İş hayatının en temel kavramlarından biri: Liderlik. Genelde tek bir davranış kalıbı, hatta tılsımlı bir özellik olarak görülen bu kavram, içinde olunan durumdan bağımsız değil. Bazen çok etkili olan bir tarz, bir başka ortamda çok başarısız olabiliyor. Neden mi?
Olgun bir şirkette çok başarılı olan bir yönetici bir erken aşama girişim (start-up) için de uygun mudur? Bir danışmanlık firmasının başında gösterilecek liderlik tarzı ile cephe hattındaki aynı mıdır? Her başarılı CEO anektodu sizin şirketinizde de işler mi?
Bu soruların cevabı hayır. Çünkü bir durumun ‘doğru’su diğer durum için ölümcül. Zira, liderlik içinde bulunduğumuz bağlamdan bağımsız bir konu değil. Günümüzün dinamik dünyasında her gün farklı bir meydan okumayla baş etmek için ‘alet çantamızda’ farklı durumlara uygun liderlik kabiliyetleri bulundurmamız şart. Konuyu Daniel Goleman’ın "Altı Liderlik Tipi" ile açalım, örneklerle somutlaştıralım.
BİR: VİZYONER (“Hadi bu yöne gidelim!”). İnsanları ortak bir hedef etrafında toplar. Yön net, dil motive edicidir. Özellikle değişim dönemlerinde ya da yeni bir yön belirlenmesi gereken zamanlarda etkili olur.

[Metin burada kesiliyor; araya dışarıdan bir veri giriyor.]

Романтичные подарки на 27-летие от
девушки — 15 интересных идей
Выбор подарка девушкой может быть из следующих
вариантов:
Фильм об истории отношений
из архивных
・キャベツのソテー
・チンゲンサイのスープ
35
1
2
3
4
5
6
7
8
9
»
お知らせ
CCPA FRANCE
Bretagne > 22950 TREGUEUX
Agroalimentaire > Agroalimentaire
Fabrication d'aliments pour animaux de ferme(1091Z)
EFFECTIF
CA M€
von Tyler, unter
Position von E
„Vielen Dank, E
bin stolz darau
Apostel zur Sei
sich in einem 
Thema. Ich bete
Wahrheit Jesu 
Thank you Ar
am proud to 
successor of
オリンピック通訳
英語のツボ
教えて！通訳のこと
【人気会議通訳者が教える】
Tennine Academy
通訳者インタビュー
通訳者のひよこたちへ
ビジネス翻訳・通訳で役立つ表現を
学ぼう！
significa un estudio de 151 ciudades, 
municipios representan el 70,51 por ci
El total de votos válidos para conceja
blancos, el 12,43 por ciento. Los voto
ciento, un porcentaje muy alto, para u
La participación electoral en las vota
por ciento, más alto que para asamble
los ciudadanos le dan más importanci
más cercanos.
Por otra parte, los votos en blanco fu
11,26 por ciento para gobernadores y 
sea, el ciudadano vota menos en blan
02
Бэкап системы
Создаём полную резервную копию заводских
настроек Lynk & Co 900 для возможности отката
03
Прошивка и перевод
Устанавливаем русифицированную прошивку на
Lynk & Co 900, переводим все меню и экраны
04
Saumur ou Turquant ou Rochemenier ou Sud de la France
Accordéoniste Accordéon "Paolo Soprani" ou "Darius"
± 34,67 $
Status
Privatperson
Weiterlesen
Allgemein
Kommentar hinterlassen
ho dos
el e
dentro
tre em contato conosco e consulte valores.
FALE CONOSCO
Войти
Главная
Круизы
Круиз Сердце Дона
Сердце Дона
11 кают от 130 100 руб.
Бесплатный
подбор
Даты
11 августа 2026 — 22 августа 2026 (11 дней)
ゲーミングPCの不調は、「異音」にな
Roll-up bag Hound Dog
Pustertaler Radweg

Akla gelen bir örnek, Steve Jobs. Apple’ı sadece ürün geliştiren bir şirketten çıkarıp kullanıcı deneyimini merkeze alan, estetik ve teknolojiyi buluşturan küresel bir markaya dönüştürdü. Geleceği hayal etti, vizyonunu paylaştı ve ekibini buna ikna etti.
İKİ: KOÇLUK YAPAN (“Gelişimin için seni destekliyorum.”) Bireylerin güçlü yönlerini keşfetmelerine ve potansiyellerini geliştirmelerine yardımcı olur. Özellikle bireysel gelişimin, yetenek yönetiminin ve uzun vadeli yatırımların önemli olduğu ortamlarda öne çıkar. Kısa vadeli sonuç almakta zorlanabilir.
Akla gelen bir örnek Satya Nadella. Microsoft’un başına geçtiğinde sadece teknolojik dönüşümü değil, kültürel dönüşümü de başlattı. “Statik zihniyet” yerine “büyüme zihniyeti”ni yerleştirerek çalışanları öğrenmeye ve gelişmeye teşvik etti.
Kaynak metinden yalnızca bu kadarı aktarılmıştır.